(Keypoint correspondence data)
..............................
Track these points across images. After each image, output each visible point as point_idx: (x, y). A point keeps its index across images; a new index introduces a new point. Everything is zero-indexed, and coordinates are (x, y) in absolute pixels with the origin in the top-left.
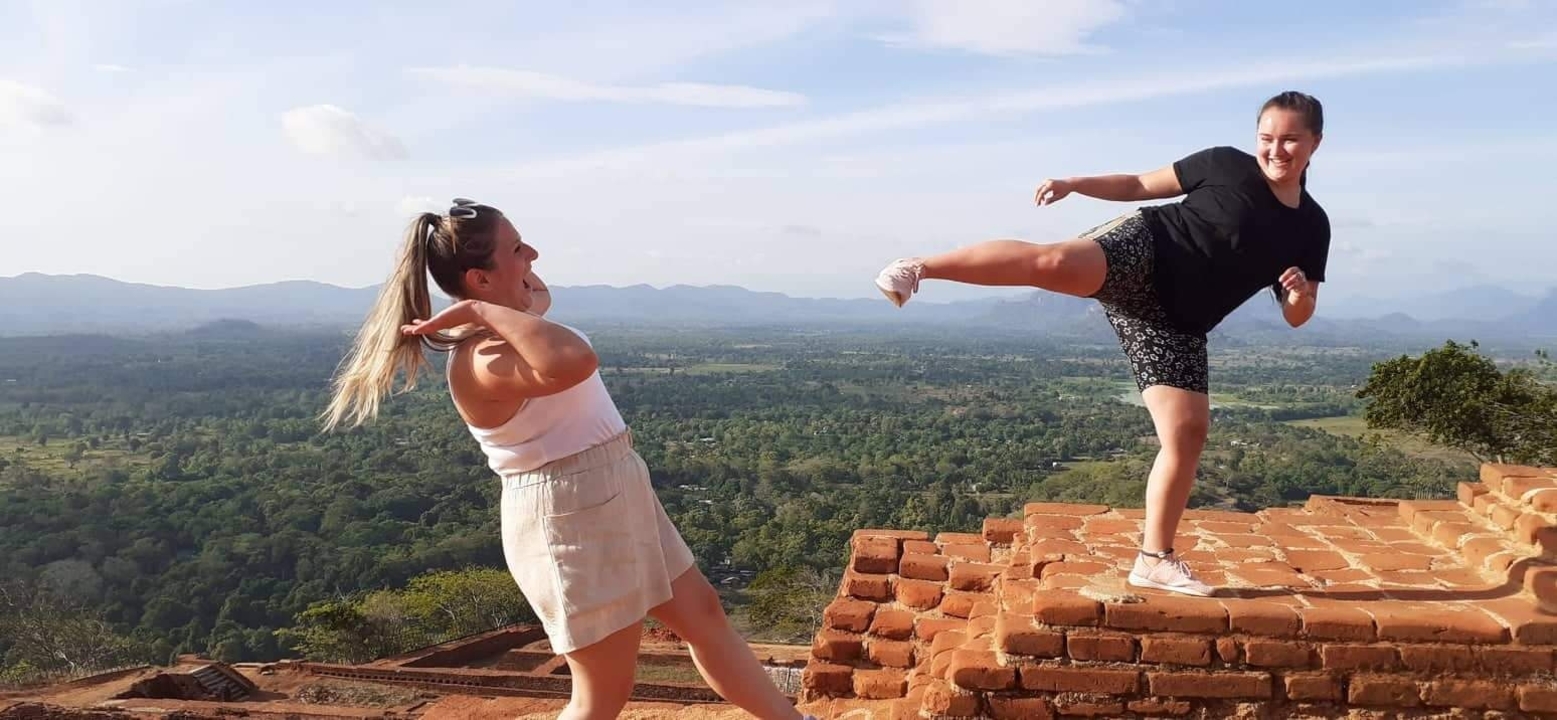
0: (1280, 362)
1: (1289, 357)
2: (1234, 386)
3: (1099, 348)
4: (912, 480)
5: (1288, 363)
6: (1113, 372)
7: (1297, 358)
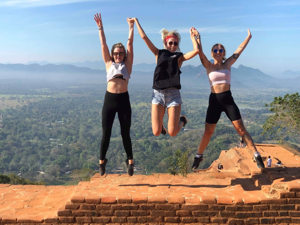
0: (261, 93)
1: (264, 92)
2: (246, 102)
3: (201, 88)
4: (135, 136)
5: (264, 93)
6: (205, 97)
7: (267, 92)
..............................
WHAT YOU NEED TO DO: Rewrite all lines of the data with "absolute pixels" replaced by "pixel units", and change nothing else. Leave the pictures out of your answer.

SOLUTION FOR THIS EXERCISE:
Track these points across images. After each image, output each visible point as point_idx: (x, y). A point keeps its index across images; a new index introduces a new point. Everything is zero-indexed, and coordinates are (x, y) in pixel units with the origin in the top-left.
0: (1280, 362)
1: (1289, 357)
2: (1234, 386)
3: (1099, 348)
4: (912, 480)
5: (1288, 363)
6: (1113, 372)
7: (1297, 358)
0: (261, 93)
1: (264, 92)
2: (246, 102)
3: (201, 88)
4: (135, 136)
5: (264, 93)
6: (205, 97)
7: (267, 92)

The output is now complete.